Ugo Maria Brachetti Peretti (born July 8, 1965, Rome) is an Italian oil executive, chairman of the API group since 2007.

Family

His father, Count Aldo Maria Brachetti Peretti, Cavaliere Del Lavoro was the head of the family group, Anonima Petroli Italiana (API) for thirty years, until his retirement in September 2007. The company was founded by his maternal grandfather Cavaliere Del Lavoro Ferdinando Peretti. His mother, Mila Peretti, is the National Inspectress of the Italian Red Cross, which she has served for over 30 years. She is the only woman in Italy to carry the military grade of General. In 2005 Peretti married the Countess Isabella Borromeo Arese Taverna. They have three children: Angera (b. 2005), Ludovico (b. 2008) and Federico (b. 2012).

Career
He was educated at the American Community School in London where he graduated in 1983 with an international Baccalaureate degree and then qualified for a degree in Business Administration at the American University of Rome in 1987. He subsequently obtained his specialization at Boston University. He completed his military service as an officer of the Carabinieri.

▶ Task goal
Reproduce word for word the passage of the biography of Ugo Maria Brachetti Peretti that opens with the words containing "Ugo Maria Brachetti" and closes with "Federico (b. 2012).". Please rely only on the biography of Ugo Maria Brachetti Peretti for this.

▶ Data section
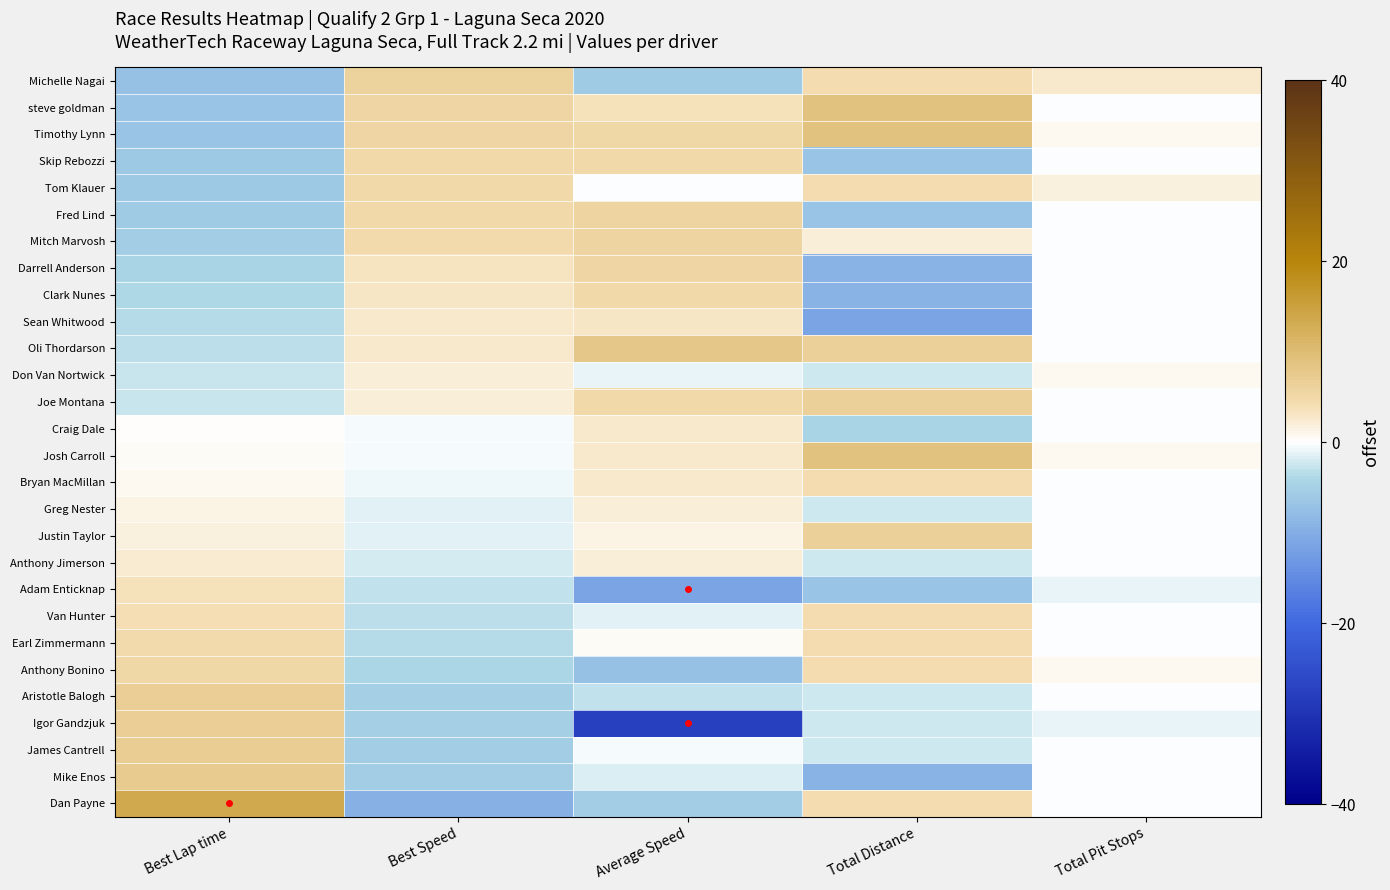

Which series has the largest range (max minus min)?

Igor Gandzjuk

▶ Answer space
Ugo Maria Brachetti Peretti (born July 8, 1965, Rome) is an Italian oil executive, chairman of the API group since 2007.

Family

His father, Count Aldo Maria Brachetti Peretti, Cavaliere Del Lavoro was the head of the family group, Anonima Petroli Italiana (API) for thirty years, until his retirement in September 2007. The company was founded by his maternal grandfather Cavaliere Del Lavoro Ferdinando Peretti. His mother, Mila Peretti, is the National Inspectress of the Italian Red Cross, which she has served for over 30 years. She is the only woman in Italy to carry the military grade of General. In 2005 Peretti married the Countess Isabella Borromeo Arese Taverna. They have three children: Angera (b. 2005), Ludovico (b. 2008) and Federico (b. 2012).